I have a VM with AGS server 10.5.1 and Arc desktop 10.5.1. I have 2 versions of Python present in the VM Win 2012 R2 server OS.
I am a newbie to Python - I have 15+ years of working in ArcObjects (VB n C#), Silverlight, and JS. I am trying to get a handle on the 'environment' for python and support existing code and develop new gp functions as needed.
before sitting in acgis geoprocessing course, I took the time to set up Anaconda and Jupyter to learn most of the syntax basics. the training was in Pyscripter and for some reason, it did not cause hiccups because it was a training machine on esri cloud. Anaconda and Jupyter worked fine then and now.
https://www.youtube.com/watch?v=WSXzlpVZM50&index=9&list=PLaPDDLTCmy4aA6oxJVe1YsJlxJO_0psyv&t=0s - (from 2018 dev summit) at 6+ minutes, it clearly indicates 2.x for ArcGIS desktop and 3.x for ArcGIS pro and server objects.
i am trying to 'debug' / support a ArcGIS server geoprocessing python script done for 10.1 or 10.2 (currently in production) and sooner or later, that will be 'migrated' to 10.6.
there are many pages that talk about using PyScripter 32 bit version - most of these pages/blogs were written in 2015 and no updates (most of non-ESRI pages). Are there newer 'how to' pages?
OS: Win 2012 R2
Py: 2.7.14 and 3.6.5 (64 bit)
Pyscripter - 188.8.131.52 x64 ; PyCharm community ed - 2017.3.4
arcgis (10.5.1) and arcgis 10.5.1
Both Pyscripter and Pycharm do not like "import arcpy" statement or any of the "from arcpy import AddMessage, ..." - all red squiggly lines in Pycharm and no intellisense or suggestions in Python Interpreter in Pyscript.
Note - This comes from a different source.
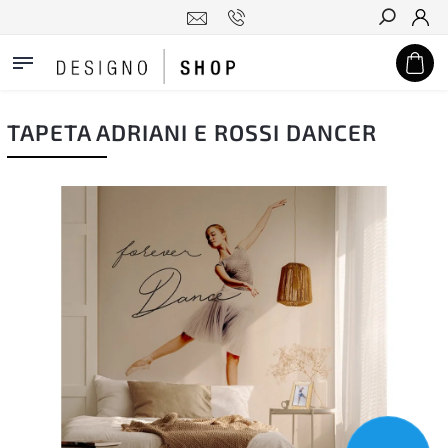
Hledat
TAPETA ADRIANI E ROSSI DANCER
thanks for taking the time to read through this.
To recognize the arcpy in any python IDE, it should pointed to the python.exe path with receptive ArcGIS Python directory
Go to Configure and Settings. "Project Interpreter" is under the "Default Project" on left.
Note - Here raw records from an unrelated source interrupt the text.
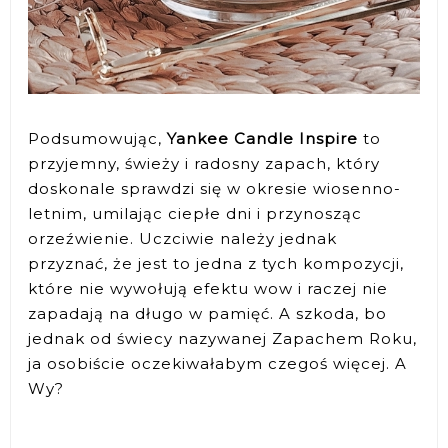
Podsumowując,
Yankee Candle Inspire
to
przyjemny, świeży i radosny zapach, który
doskonale sprawdzi się w okresie wiosenno-
letnim, umilając ciepłe dni i przynosząc
orzeźwienie. Uczciwie należy jednak
przyznać, że jest to jedna z tych kompozycji,
które nie wywołują efektu wow i raczej nie
zapadają na długo w pamięć. A szkoda, bo
jednak od świecy nazywanej Zapachem Roku,
ja osobiście oczekiwałabym czegoś więcej. A
Wy?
Click the settings gear in the upper-right, and then Add Local. Navigate to C:\Python27\ArcGIS10.5\python.exe (or respective path for your version)
Tools > Python Path - add these paths
Hope this video can help little bit more to understand
good afternoon. Thank you for the prompt reply.
I presume you approve of pyScripter's 64 bit version - compared to the 2015 pages that insisted on a 32 bit version. i will check these tomorrow n let you know.
Ravichandran I supposed to telling about use 32 bit PyCharm & 32 bit PyScripter only. I trust 64bit version should not support with ArcGIS Desktop only installation.
For 64bit IDE:
If ArcGIS Server available in same machine, please use the python.exe from 64bit path
If ArcGIS Server not available, have to install "ArcGIS 10.5 Desktop Background Geoprocessing (64-bit)" and use python 64 bit libraries only
I am not sure about PyScripter but PyCharm makes it very easy to switch interpreters when you have multiples of them. Here is a link to their documentation (Configuring Python Interpreter - Help | PyCharm ). They even pick up Conda environments if you have Anaconda installed. Here are the different types of python interpreters you may have on your computer depending on what you have installed.....
For more information about the version of python used for our products. Please see the following documentation depending on the version(ArcGIS Desktop 10.5.x system requirements—System Requirements | ArcGIS Desktop).
If you are getting a red line under the import statement, then it may be because of the interpreter the IDE is using does not have that module in it. You need to make sure that you are pointing to the right interpreter (see the list above) to get access to the arcpy module.
Thanks Munachiso O and Balaji Veera,
good afternoon. thanks for the clarifications. I uninstalled Python Interpreter/runtime 3.x 64 bit and I installed PyScripter 3.3.x 64 bit and it is able to see the arcPy objects in the command line interpreter.
Message for other newbies: as indicated above by both of them, 10.6 and higher ArcServer objects like 3.x python interpreter; where as 10.5.1, ArcServer components work ONLY with Py 2.7.x.
hope it helps. thanks for your guidance.